Forum OpenACS Development: Response to OpenACS wish-list

Collapse
Posted by Kapil Thangavelu on
jerry,

when i was talking about direct access to the index, i was refering
to the 'openindex' command from the api sketch in your previous
message, from which i assumed you were trying to interface directly
to the index files (via some sort of wrapping of the various search
libraries). its clear from your response that your are more
interested in an external search daemon with rich exposed interfaces
(possibly another aolserver).

re incremental indexing - i ran into this same problem when i was
interfacing zope to swish++, the solution i came up with was to
store ids/urls of 'live' documents in a persistent btree and filter
search results based on that and have a cron job periodically
rebuild the index based on documents in the btree. i'm not sure how
applicable this solution would be to an acs/aolserver integration.
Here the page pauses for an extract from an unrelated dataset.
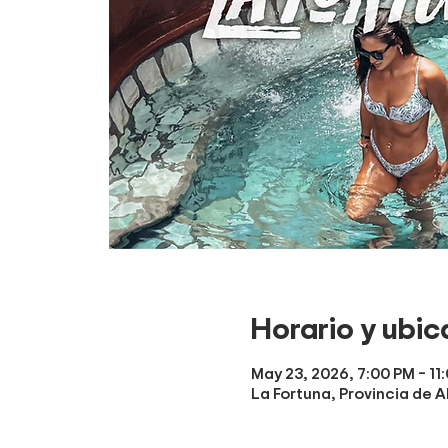
Horario y ubic
May 23, 2026, 7:00 PM – 11
La Fortuna, Provincia de A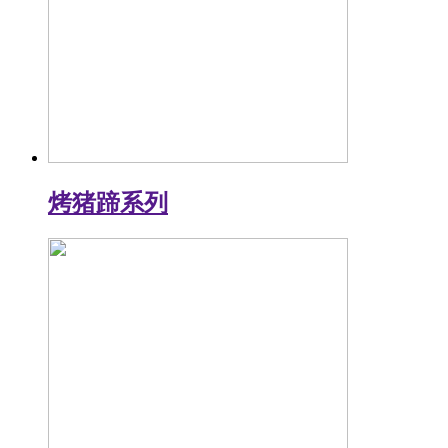
烤猪蹄系列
regarding choosing among the various search engines, i think there
should be some consideration of the various formats that the engines
can index. i think this becomes more relevant when cms integration
is considered and there exists possiblities of pdfs, ps, word docs,
etc. that should be intergrated with the search. From a casual look
at the other referenced engines only swish++ seems to support
indexing these types of docs without the aid of external (outside of
distribution) programs and hacking. i might well be wrong about
this, if anyone knows otherwise i'd like to know.

i'm curious about what kinda of integration you would envision for
an external search engine and the database? seems to me alot of the
proper indexing behavior is very application specific.

kryszstof,

your right about adding persistent sockets to the swish++ search
daemon, the overhead in the system is very low for a new connection.
esp. for a number of clients <= to the number of preallocated
threads. my informal stress testing indicated that the bottleneck
was not swish++ but the webserver.